The performance pain

Currently, the use of prepareClientToWrite can cost up to 14% of CPU time.

Description of the performance issue

The prepareClientToWrite function has multiple conditions to validate the server's state. The function is called for any copy of a char or memcpy of a string that accumulates to a high cost.

Alternatives you've considered

  1. Move prepareClientToWrite as far back into the hot path to reduce the use of it

  2. Optimize prepareClientToWrite internally.

  3. Add client.writeStatus parameter to the client structure of type enum Client_Write_Status with states

  4. Client_Write_Uninit - used as condition whether prepareClientToWrite has to be called.
  5. Client_Write_Ok - write status is C_OK.
  6. Client_Write_Err - write status is C_ERR.

When prepareClientToWrite is called, it checks the enum status. For Client_Write_Ok and Client_Write_Err, it immediately returns. For Client_Write_Uninit, it will execute the checks.

This requires resetting the flags when a change occurs in other procedures of the server The client status should be reset to Client_Write_Uninit. A possible name for the function is clientResetBufferState.

Comment From: ashtul

A flamechart for calling HGETALL for a hash with 50 field-value pairs using mem-tier.

prepareClientToWrite

@filipecosta90 #flamecharts.

Comment From: oranagra

i think the first alternative (moving prepareClientToWrite) is not feasible.

looking at the code inside prepareClientToWrite i don't see why it would take that long, other than many cache misses. the main thing it does again and again is check a bunch of flags, as well as c->bufpos!=NULL and listLength(c->reply).

@ashtul which version did you test? maybe it's before #10697? maybe we also need to move replstate or make sure only to test it when the flags indicate that the client is a replica? i invite you to experiment with these.

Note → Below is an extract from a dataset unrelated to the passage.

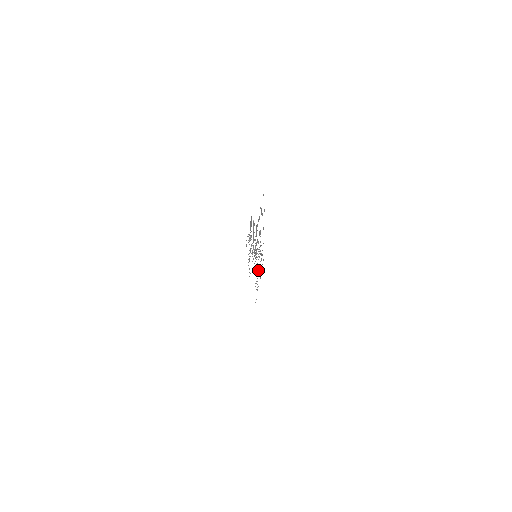
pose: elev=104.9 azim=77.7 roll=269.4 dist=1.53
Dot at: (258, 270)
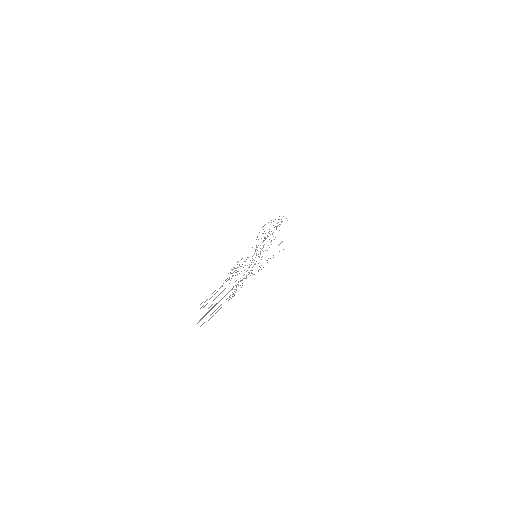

the 3rd solution you suggested would be reasonable if prepareClientToWrite would actually be doing any real work, but considering that all it does is check a ton of flags, it may mean that we need to invalidate the new flag in a ton of places. i think there's a good chance we can make the function more cache friendly and that would be it.

Comment From: oranagra

p.s. please mention which workload and version you measured.